Data records »

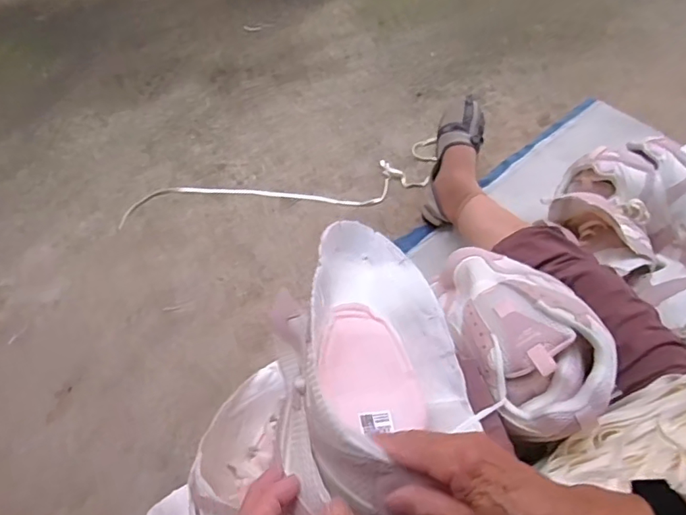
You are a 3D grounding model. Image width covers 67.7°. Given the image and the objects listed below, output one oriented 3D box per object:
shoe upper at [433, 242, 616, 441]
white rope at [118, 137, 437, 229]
[{"bbox_3d":[0.176,0.058,0.521,0.126,0.072,0.240,-15,35,-4],"label":"shoe upper"},{"bbox_3d":[-0.126,-0.135,1.040,0.654,0.022,0.129,-10,65,-1],"label":"white rope"}]

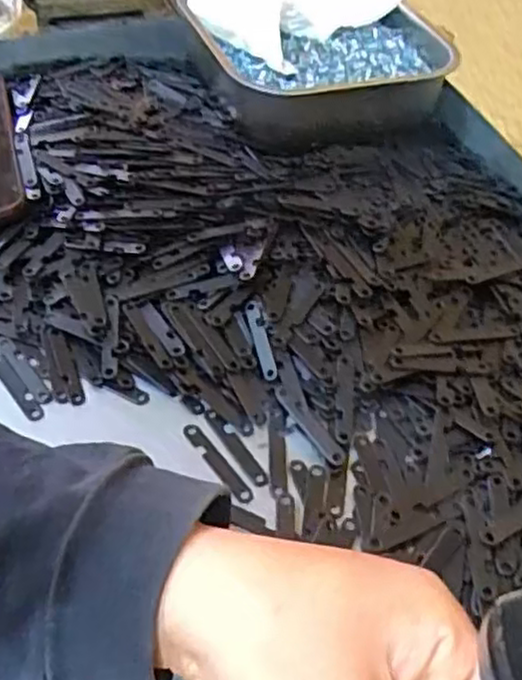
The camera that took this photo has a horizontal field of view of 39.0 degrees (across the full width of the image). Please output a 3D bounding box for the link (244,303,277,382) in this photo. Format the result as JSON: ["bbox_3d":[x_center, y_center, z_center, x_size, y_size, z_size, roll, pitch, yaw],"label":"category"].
[{"bbox_3d":[-0.001,-0.001,0.402,0.009,0.008,0.049,-7,47,-12],"label":"link"}]

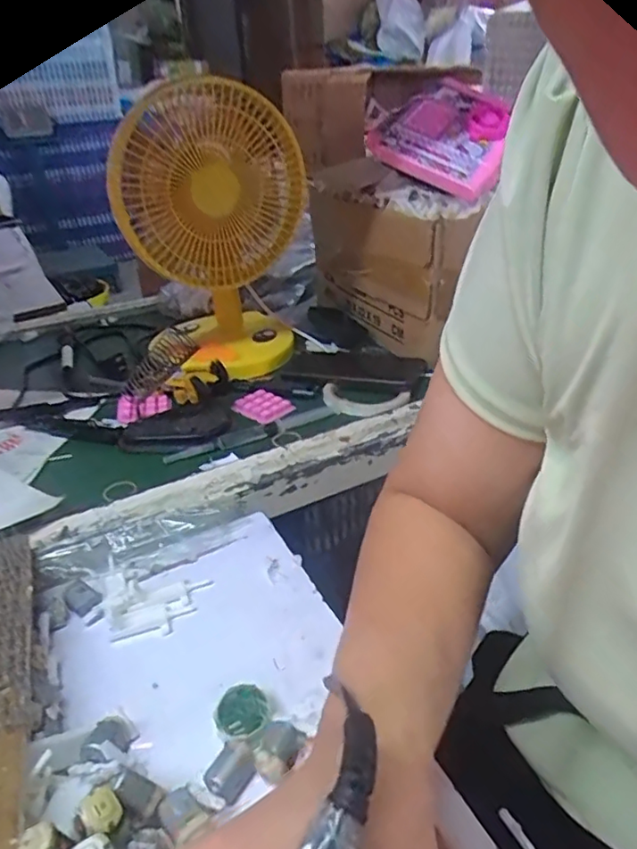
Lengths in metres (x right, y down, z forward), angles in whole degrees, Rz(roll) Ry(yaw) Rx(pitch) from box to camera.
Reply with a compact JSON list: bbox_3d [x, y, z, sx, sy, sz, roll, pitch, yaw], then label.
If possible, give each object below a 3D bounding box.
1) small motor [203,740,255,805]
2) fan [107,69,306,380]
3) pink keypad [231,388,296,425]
[{"bbox_3d":[-0.048,0.188,0.323,0.018,0.015,0.027,14,35,26],"label":"small motor"},{"bbox_3d":[-0.112,-0.227,0.720,0.181,0.302,0.207,-2,31,2],"label":"fan"},{"bbox_3d":[-0.064,-0.023,0.679,0.066,0.004,0.049,24,40,38],"label":"pink keypad"}]

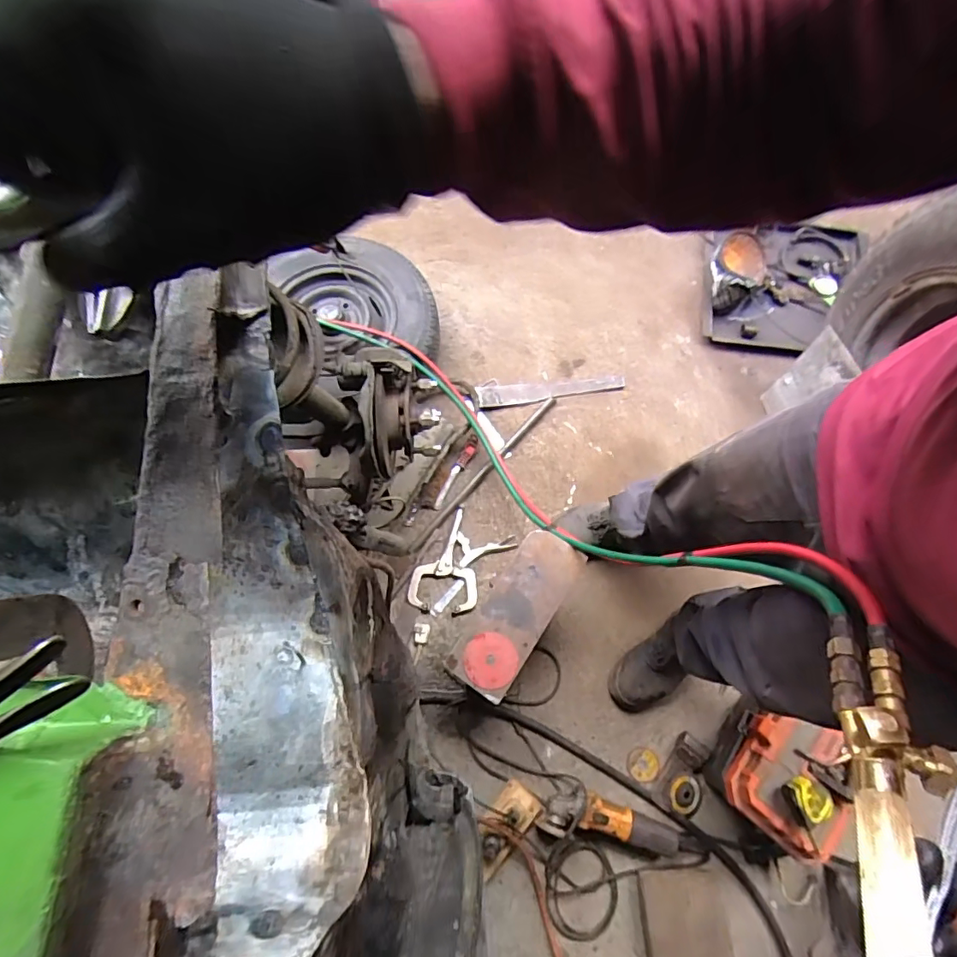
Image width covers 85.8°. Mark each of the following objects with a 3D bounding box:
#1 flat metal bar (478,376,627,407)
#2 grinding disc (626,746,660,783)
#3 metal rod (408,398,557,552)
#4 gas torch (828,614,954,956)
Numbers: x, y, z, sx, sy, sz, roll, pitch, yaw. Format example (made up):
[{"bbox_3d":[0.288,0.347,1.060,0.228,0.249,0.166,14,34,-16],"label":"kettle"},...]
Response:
[{"bbox_3d":[0.199,-0.247,1.405,0.407,0.017,0.060,-9,72,-4],"label":"flat metal bar"},{"bbox_3d":[0.357,0.621,1.118,0.068,0.012,0.065,0,71,0],"label":"grinding disc"},{"bbox_3d":[0.020,-0.023,1.328,0.026,0.019,0.560,40,75,12],"label":"metal rod"},{"bbox_3d":[0.230,0.235,0.267,0.052,0.043,0.386,24,49,7],"label":"gas torch"}]

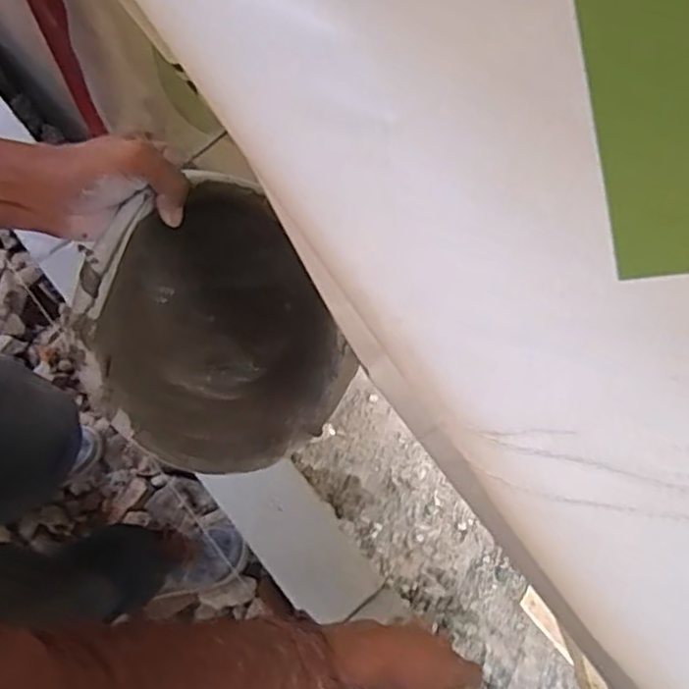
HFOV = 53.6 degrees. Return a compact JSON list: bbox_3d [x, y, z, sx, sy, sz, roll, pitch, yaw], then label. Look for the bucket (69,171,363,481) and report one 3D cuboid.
[{"bbox_3d":[-0.113,-0.041,0.625,0.223,0.261,0.200,-16,31,3],"label":"bucket"}]

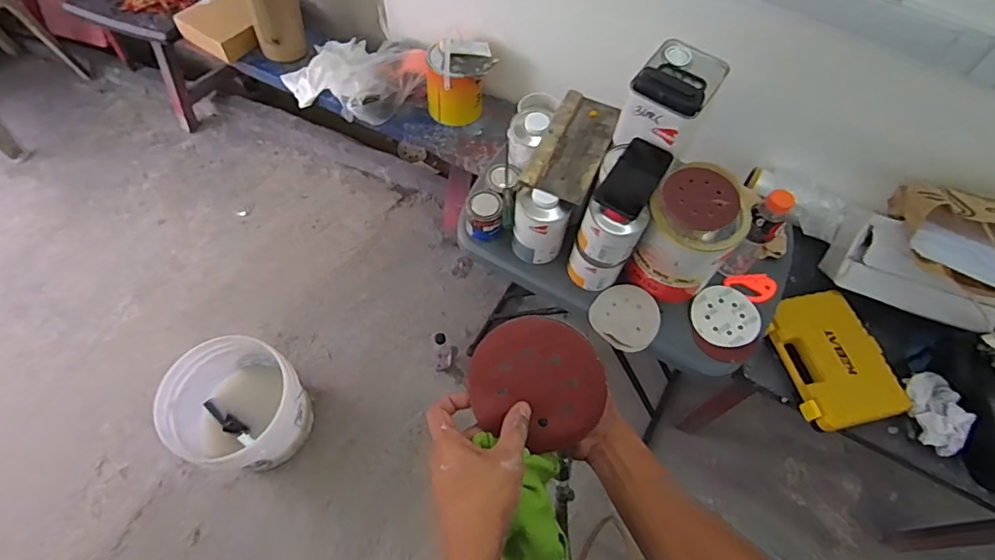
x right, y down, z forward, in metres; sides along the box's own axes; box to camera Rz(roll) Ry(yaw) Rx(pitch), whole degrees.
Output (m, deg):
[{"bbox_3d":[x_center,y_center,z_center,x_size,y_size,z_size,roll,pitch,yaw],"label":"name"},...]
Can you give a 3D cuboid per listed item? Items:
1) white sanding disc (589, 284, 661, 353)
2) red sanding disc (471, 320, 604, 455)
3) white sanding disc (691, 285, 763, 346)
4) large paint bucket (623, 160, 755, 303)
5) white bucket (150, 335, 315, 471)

Problem requirements » The whole listing above, word for word: repeat it with the pictures excluded.

Response »
You are a 3D grounding model. Image width covers 67.7°. Given the image and the objects listed below, output one oriented 3D box per object:
shoe upper at [433, 242, 616, 441]
white rope at [118, 137, 437, 229]
[{"bbox_3d":[0.176,0.058,0.521,0.126,0.072,0.240,-15,35,-4],"label":"shoe upper"},{"bbox_3d":[-0.126,-0.135,1.040,0.654,0.022,0.129,-10,65,-1],"label":"white rope"}]

The camera that took this photo has a horizontal field of view of 39.0 degrees (across the full width of the image). Please output a 3D bounding box for the link (244,303,277,382) in this photo. Format the result as JSON: ["bbox_3d":[x_center, y_center, z_center, x_size, y_size, z_size, roll, pitch, yaw],"label":"category"].
[{"bbox_3d":[-0.001,-0.001,0.402,0.009,0.008,0.049,-7,47,-12],"label":"link"}]

Lengths in metres (x right, y down, z forward), angles in whole degrees, Rz(roll) Ry(yaw) Rx(pitch) from box to camera.
Reply with a compact JSON list: bbox_3d [x, y, z, sx, sy, sz, roll, pitch, yaw], then label.
If possible, give each object below a 3D bounding box.
1) small motor [203,740,255,805]
2) fan [107,69,306,380]
3) pink keypad [231,388,296,425]
[{"bbox_3d":[-0.048,0.188,0.323,0.018,0.015,0.027,14,35,26],"label":"small motor"},{"bbox_3d":[-0.112,-0.227,0.720,0.181,0.302,0.207,-2,31,2],"label":"fan"},{"bbox_3d":[-0.064,-0.023,0.679,0.066,0.004,0.049,24,40,38],"label":"pink keypad"}]

Image width covers 85.8°. Mark each of the following objects with a 3D bounding box:
#1 flat metal bar (478,376,627,407)
#2 grinding disc (626,746,660,783)
#3 metal rod (408,398,557,552)
#4 gas torch (828,614,954,956)
Numbers: x, y, z, sx, sy, sz, roll, pitch, yaw. Format example (made up):
[{"bbox_3d":[0.288,0.347,1.060,0.228,0.249,0.166,14,34,-16],"label":"kettle"},...]
Response:
[{"bbox_3d":[0.199,-0.247,1.405,0.407,0.017,0.060,-9,72,-4],"label":"flat metal bar"},{"bbox_3d":[0.357,0.621,1.118,0.068,0.012,0.065,0,71,0],"label":"grinding disc"},{"bbox_3d":[0.020,-0.023,1.328,0.026,0.019,0.560,40,75,12],"label":"metal rod"},{"bbox_3d":[0.230,0.235,0.267,0.052,0.043,0.386,24,49,7],"label":"gas torch"}]

HFOV = 53.6 degrees. Return a compact JSON list: bbox_3d [x, y, z, sx, sy, sz, roll, pitch, yaw], then label. Look for the bucket (69,171,363,481) and report one 3D cuboid.
[{"bbox_3d":[-0.113,-0.041,0.625,0.223,0.261,0.200,-16,31,3],"label":"bucket"}]

x right, y down, z forward, in metres; sides along the box's own axes; box to camera Rz(roll) Ry(yaw) Rx(pitch), whole degrees.
Output (m, deg):
[{"bbox_3d":[x_center,y_center,z_center,x_size,y_size,z_size,roll,pitch,yaw],"label":"name"},...]
Can you give a 3D cuboid per listed item? Items:
1) white sanding disc (589, 284, 661, 353)
2) red sanding disc (471, 320, 604, 455)
3) white sanding disc (691, 285, 763, 346)
4) large paint bucket (623, 160, 755, 303)
5) white bucket (150, 335, 315, 471)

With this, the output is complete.